Sıcak ve samimi bir ortamda gerçekleşen kahvaltı programında konuşan İl Müftüsü Celal Sürgeç, Diyanet İşleri Başkanlığı olarak gençlere büyük önem verdiklerini söyledi. Müftü Sürgeç KSÜ yerleşkesine yaptırılan Cami için Diyanet İşleri başkanlığının da büyük katkısı olduğunu belirtti.
“DİNİ VE RESMİ İKİ GÖREVİMİZ VAR”
Konuşmasına, “Rabbim çalışmalarınızı, gayretlerinizi boşa çıkarmasın, ülkemiz, milletimiz hakkında güzel kararlar almaya muvaffak kılsın İnşallah” diyerek başlayan Müftü Sürgeç, Diyanet İşleri Başkanlığı’nın çok köklü bir teşkilat olduğunu söyledi.
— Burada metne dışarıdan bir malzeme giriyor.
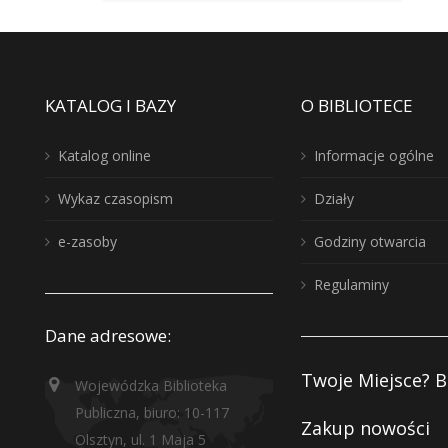
KATALOG I BAZY
O BIBLIOTECE
Katalog online
Informacje ogólne
Wykaz czasopism
Działy
e-zasoby
Godziny otwarcia
Regulaminy
Dane adresowe:
Twoje Miejsce? B
Wojewódzka Biblioteka
Publiczna, biuro: 10-117
Zakup nowości
Olsztyn, ul. 1 Maja 5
Biri dini biri resmi iki görevlerinin olduğunu dile getiren Sürgeç, gençlere dini görevlerini Kur’an-ı Kerim’den örnekler vererek anlattı. Sürgeç, “Diyanet İşleri Başkanlığı teşkilatımız gerçekten çok köklü bir teşkilat. Osmanlı’da ki şeyhülislamlıktan tutun, oradan itibaren devam eden daha sonra da Şeriye ve Evkaf Vekâleti adını alan, 3 Mart 1924’te de Diyanet İşleri Başkanlığı olarak teşkilatlanan devletle birlikte şekillenen bir anayasal bir kurum. Biri dini, diğeri resmi ama ikisi de birbirini tamamlayan iki görevimiz var. Dini ve resmi görevimiz, ikisi de birbirinin mütemmimi, yani birbirini bağlayan. Cenab-ı Hak, Kuran-ı Kerim’deki Al-i İmran Suresi’nin 104. Ayeti kerimesinde “Sizin içinizde insanları Allah’ın dinine ve hayra davet eden, insanları kötülükten alıkoyan, iyiliği emreden, kötülüğün yasaklanması için gayret eden bir topluluk kurulsun” diyor ki bu ayetteki hayır kelimesi Kur’an’da yaklaşık 20 yerde geçer. Topluluk kurulsun derken de içinizden bazıları yani bu işi bütün Müslümanlar değil, bu işi mütehassısları yapsın ve onlar bu konuda donanımlı olsunlar. Yani Allah’ın dinine davet ederken, din eğitimi verirken bu konunun mütehassısı uzmanı olsunlar. Çünkü sadece dini okumak ve anlamak değil anlatmak da bir ilim işidir. Din eğitimi vermek de bilgi işidir. Bunun bir usulü, üslubu ve yolu vardır. Bu bize dinin yüklediği bir sorumluluktur” dedi.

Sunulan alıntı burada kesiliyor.